[Available data]
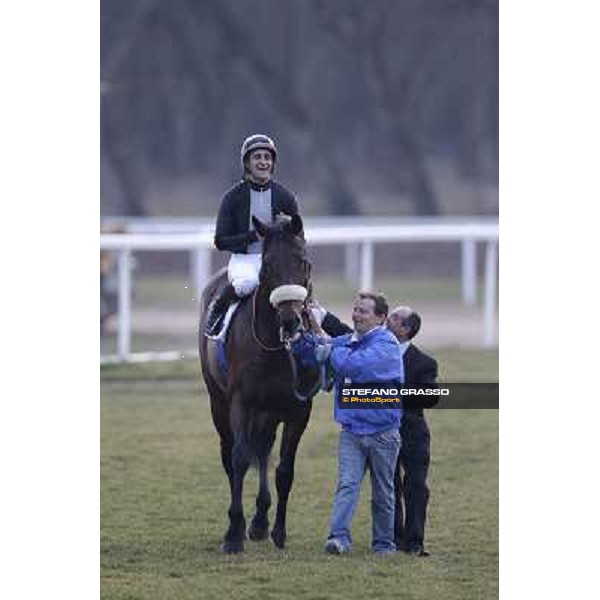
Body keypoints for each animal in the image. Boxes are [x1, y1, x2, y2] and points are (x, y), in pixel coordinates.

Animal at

--

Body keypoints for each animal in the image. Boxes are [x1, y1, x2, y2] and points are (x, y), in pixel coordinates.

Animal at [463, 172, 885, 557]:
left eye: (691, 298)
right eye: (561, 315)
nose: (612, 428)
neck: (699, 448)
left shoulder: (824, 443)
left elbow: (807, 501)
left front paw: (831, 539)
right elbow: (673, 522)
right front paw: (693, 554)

[Required work] Repeat exactly the lines of the listing above, from the one with "neck: (699, 448)" down to the one with "right front paw: (693, 554)"; both of those lines belong in the range.

[Your solution]
neck: (699, 448)
left shoulder: (824, 443)
left elbow: (807, 501)
left front paw: (831, 539)
right elbow: (673, 522)
right front paw: (693, 554)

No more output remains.